WORK ORDER >> Whatever the lines below say, output them exactly.

━━━━━ AVAILABLE DATA

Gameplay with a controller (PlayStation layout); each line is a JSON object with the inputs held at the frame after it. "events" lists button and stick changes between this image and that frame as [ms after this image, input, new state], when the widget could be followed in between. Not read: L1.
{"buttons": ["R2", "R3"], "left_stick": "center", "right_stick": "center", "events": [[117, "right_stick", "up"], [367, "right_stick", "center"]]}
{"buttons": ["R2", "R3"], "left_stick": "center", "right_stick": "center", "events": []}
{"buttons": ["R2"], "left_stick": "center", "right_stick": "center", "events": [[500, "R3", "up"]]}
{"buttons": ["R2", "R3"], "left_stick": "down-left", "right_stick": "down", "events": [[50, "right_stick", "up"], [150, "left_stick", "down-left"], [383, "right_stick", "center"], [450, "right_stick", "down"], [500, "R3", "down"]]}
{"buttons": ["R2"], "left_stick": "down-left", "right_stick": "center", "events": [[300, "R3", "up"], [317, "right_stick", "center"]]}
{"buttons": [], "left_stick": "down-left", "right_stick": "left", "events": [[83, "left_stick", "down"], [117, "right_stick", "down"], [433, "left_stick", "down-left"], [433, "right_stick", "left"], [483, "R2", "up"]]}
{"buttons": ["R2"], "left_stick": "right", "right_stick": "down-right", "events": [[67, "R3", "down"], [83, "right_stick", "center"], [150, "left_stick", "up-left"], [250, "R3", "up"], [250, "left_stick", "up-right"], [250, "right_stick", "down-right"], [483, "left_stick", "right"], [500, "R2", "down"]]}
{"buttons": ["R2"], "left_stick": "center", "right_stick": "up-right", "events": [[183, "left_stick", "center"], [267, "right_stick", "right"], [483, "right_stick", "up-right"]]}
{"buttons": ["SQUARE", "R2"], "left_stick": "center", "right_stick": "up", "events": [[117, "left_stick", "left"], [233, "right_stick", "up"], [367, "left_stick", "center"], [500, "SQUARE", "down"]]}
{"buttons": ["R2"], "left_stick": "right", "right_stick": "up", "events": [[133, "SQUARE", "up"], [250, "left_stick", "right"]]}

━━━━━━━━━━

OUTPUT FOR THIS TASK >>
Gameplay with a controller (PlayStation layout); each line is a JSON object with the inputs held at the frame after it. "events" lists button and stick changes between this image and that frame as [ms after this image, input, new state], when the widget could be followed in between. Not read: L1.
{"buttons": ["R2", "R3"], "left_stick": "center", "right_stick": "center", "events": [[117, "right_stick", "up"], [367, "right_stick", "center"]]}
{"buttons": ["R2", "R3"], "left_stick": "center", "right_stick": "center", "events": []}
{"buttons": ["R2"], "left_stick": "center", "right_stick": "center", "events": [[500, "R3", "up"]]}
{"buttons": ["R2", "R3"], "left_stick": "down-left", "right_stick": "down", "events": [[50, "right_stick", "up"], [150, "left_stick", "down-left"], [383, "right_stick", "center"], [450, "right_stick", "down"], [500, "R3", "down"]]}
{"buttons": ["R2"], "left_stick": "down-left", "right_stick": "center", "events": [[300, "R3", "up"], [317, "right_stick", "center"]]}
{"buttons": [], "left_stick": "down-left", "right_stick": "left", "events": [[83, "left_stick", "down"], [117, "right_stick", "down"], [433, "left_stick", "down-left"], [433, "right_stick", "left"], [483, "R2", "up"]]}
{"buttons": ["R2"], "left_stick": "right", "right_stick": "down-right", "events": [[67, "R3", "down"], [83, "right_stick", "center"], [150, "left_stick", "up-left"], [250, "R3", "up"], [250, "left_stick", "up-right"], [250, "right_stick", "down-right"], [483, "left_stick", "right"], [500, "R2", "down"]]}
{"buttons": ["R2"], "left_stick": "center", "right_stick": "up-right", "events": [[183, "left_stick", "center"], [267, "right_stick", "right"], [483, "right_stick", "up-right"]]}
{"buttons": ["SQUARE", "R2"], "left_stick": "center", "right_stick": "up", "events": [[117, "left_stick", "left"], [233, "right_stick", "up"], [367, "left_stick", "center"], [500, "SQUARE", "down"]]}
{"buttons": ["R2"], "left_stick": "right", "right_stick": "up", "events": [[133, "SQUARE", "up"], [250, "left_stick", "right"]]}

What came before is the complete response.